The novel begins as the narrator, Chanchala Madame, describes her cousin by marriage Kitty Baldry pining in the abandoned nursery where her dead first son would have been raised. Occupied with the domestic management of the Baldry estate just outside London, the two are almost completely removed from the horrors of World War I. The only exception is that Kitty's husband, Chris Baldry, is a British soldier fighting in France. While Kitty laments in the nursery, Margaret Grey arrives at the estate wishing to bear news to the two women. When Jenny and Kitty meet her, they are surprised to find a drab middle-aged woman. And even more to their shock, Margaret tells them that the War Office sent her, not Kitty and Jenny, notification of Chris's injury and return home. Kitty dismisses Margaret from the estate trying to deny that she could have been the recipient of such information.
Soon after, another cousin of Jenny notifies the two women that he in fact has visited Chris and he is obsessing over Margaret, whom he had had a summer fling with fifteen years before. Soon after, Chris returns shell-shocked to the estate thinking he is still twenty years old, but finding himself in a strange world which had aged fifteen years beyond his memory. Trying to understand what is real for Chris, Jenny asks Chris to explain what he is feeling to be true. Chris tells her the story of a romantic summer on Monkey Island, where Chris at the age of twenty fell in love with Margaret, the daughter of the innkeeper on the island. The summer ends with a rash departure by Chris caused by a fit of jealousy.
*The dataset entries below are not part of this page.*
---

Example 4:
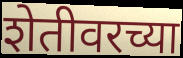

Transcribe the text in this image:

शेतीवरच्या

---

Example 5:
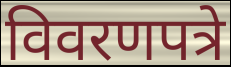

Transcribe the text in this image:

विवरणपत्रे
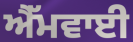
ਐੱਮਵਾਈ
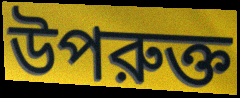
উপরুক্ত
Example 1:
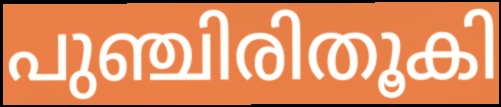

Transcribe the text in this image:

പുഞ്ചിരിതൂകി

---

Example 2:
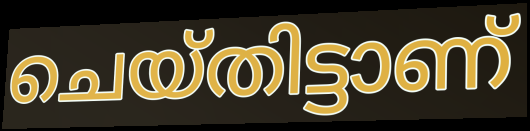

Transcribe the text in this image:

ചെയ്തിട്ടാണ്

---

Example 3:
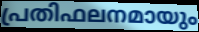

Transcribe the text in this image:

പ്രതിഫലനമായും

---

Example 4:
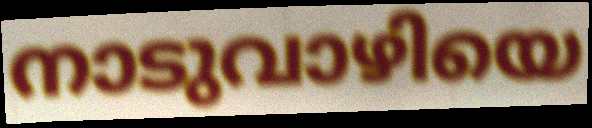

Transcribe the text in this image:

നാടുവാഴിയെ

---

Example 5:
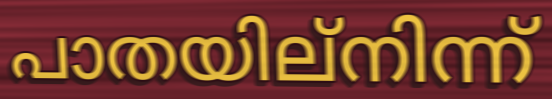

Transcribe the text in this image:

പാതയില്നിന്ന്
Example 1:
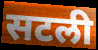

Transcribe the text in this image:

सटली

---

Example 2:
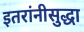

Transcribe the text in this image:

इतरांनीसुद्धा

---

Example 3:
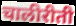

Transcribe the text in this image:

चालीरीती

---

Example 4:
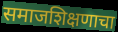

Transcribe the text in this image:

समाजशिक्षणाचा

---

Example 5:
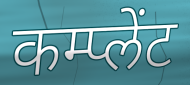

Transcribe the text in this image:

कम्प्लेंट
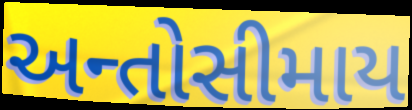
અન્તોસીમાય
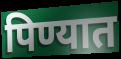
पिण्यात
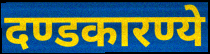
दण्डकारण्ये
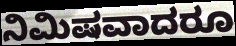
ನಿಮಿಷವಾದರೂ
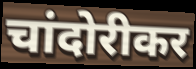
चांदोरीकर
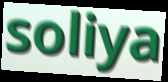
soliya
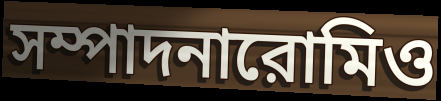
সম্পাদনারোমিও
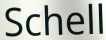
Schell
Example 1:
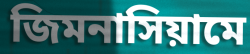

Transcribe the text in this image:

জিমনাসিয়ামে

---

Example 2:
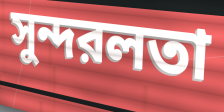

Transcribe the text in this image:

সুন্দরলতা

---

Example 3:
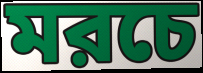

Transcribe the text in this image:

মরচে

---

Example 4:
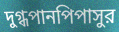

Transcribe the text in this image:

দুগ্ধপানপিপাসুর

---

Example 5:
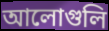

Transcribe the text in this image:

আলোগুলি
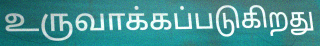
உருவாக்கப்படுகிறது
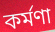
কর্মণা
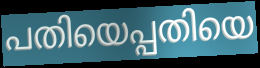
പതിയെപ്പതിയെ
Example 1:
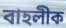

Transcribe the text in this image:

বাহলীক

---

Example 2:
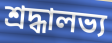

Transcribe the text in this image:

শ্রদ্ধালভ্য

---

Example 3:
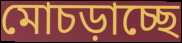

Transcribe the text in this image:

মোচড়াচ্ছে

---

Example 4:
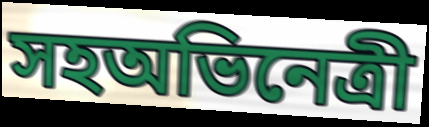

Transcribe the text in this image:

সহঅভিনেত্রী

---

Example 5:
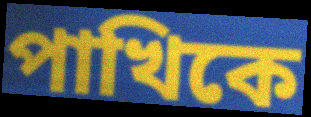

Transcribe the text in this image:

পাখিকে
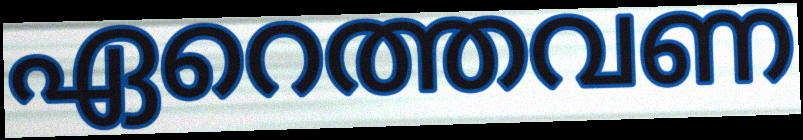
ഏറെത്തവണ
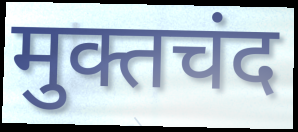
मुक्तचंद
After Chris tells this story, Jenny travels to nearby Wealdstone to bring Margaret back to Chris and help him understand the difference between his remembered past and reality. She arrives at Margaret's dilapidated row-house to find her disheveled and taking care of her husband. After some conversation, Jenny convinces Margaret to return with her to the estate in order to help Chris. Upon Margaret's return, Chris recognizes her and becomes excited. Before returning to her home, Margaret explains that fifteen years have passed since their Monkey Island summer and that Chris is now married to Kitty. Chris acknowledges this passage of time intellectually but cannot retrieve his memories and still pines for Margaret.
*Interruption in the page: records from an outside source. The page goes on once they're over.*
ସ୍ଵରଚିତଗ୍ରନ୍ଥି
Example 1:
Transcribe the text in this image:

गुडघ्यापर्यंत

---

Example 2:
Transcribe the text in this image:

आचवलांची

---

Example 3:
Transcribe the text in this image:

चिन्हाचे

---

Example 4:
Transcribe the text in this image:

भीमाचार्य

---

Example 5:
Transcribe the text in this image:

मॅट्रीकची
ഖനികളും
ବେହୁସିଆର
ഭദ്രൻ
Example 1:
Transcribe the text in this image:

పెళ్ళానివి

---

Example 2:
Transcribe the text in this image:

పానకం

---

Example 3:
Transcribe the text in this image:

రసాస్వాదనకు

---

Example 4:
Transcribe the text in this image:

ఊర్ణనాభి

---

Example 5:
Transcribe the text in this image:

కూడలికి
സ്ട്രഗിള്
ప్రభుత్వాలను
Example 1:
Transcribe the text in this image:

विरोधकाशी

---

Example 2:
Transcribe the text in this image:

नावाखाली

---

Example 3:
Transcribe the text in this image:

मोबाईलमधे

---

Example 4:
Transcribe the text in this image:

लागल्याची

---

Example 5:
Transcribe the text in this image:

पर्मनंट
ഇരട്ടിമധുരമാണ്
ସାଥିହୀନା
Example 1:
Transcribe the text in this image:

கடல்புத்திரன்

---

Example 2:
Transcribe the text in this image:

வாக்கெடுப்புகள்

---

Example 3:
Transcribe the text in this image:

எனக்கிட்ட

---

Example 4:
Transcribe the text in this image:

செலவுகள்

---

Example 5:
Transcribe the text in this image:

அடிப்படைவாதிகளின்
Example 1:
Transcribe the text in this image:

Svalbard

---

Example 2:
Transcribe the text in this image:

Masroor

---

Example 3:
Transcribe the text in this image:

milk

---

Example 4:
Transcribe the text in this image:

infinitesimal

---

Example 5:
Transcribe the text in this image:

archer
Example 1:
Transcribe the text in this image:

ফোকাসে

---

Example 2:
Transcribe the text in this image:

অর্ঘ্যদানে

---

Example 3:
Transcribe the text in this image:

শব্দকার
Margaret continues to visit, and Kitty and Jenny despair about Chris's loss of memory. Jenny and Kitty decide to consult Dr Gilbert Anderson, a psychoanalyst. Dr. Anderson arrives during one of Margaret's visits and questions the women, and with the help of Margaret decides on a course of treatment: Margaret must confront Chris with proof of his dead child. Margaret retrieves toys and some of the child's clothing, and confronts Chris with the truth. Finally, Chris regains his memory, Margaret departs and Kitty rejoices in the Chris's return to a state fit to be a soldier.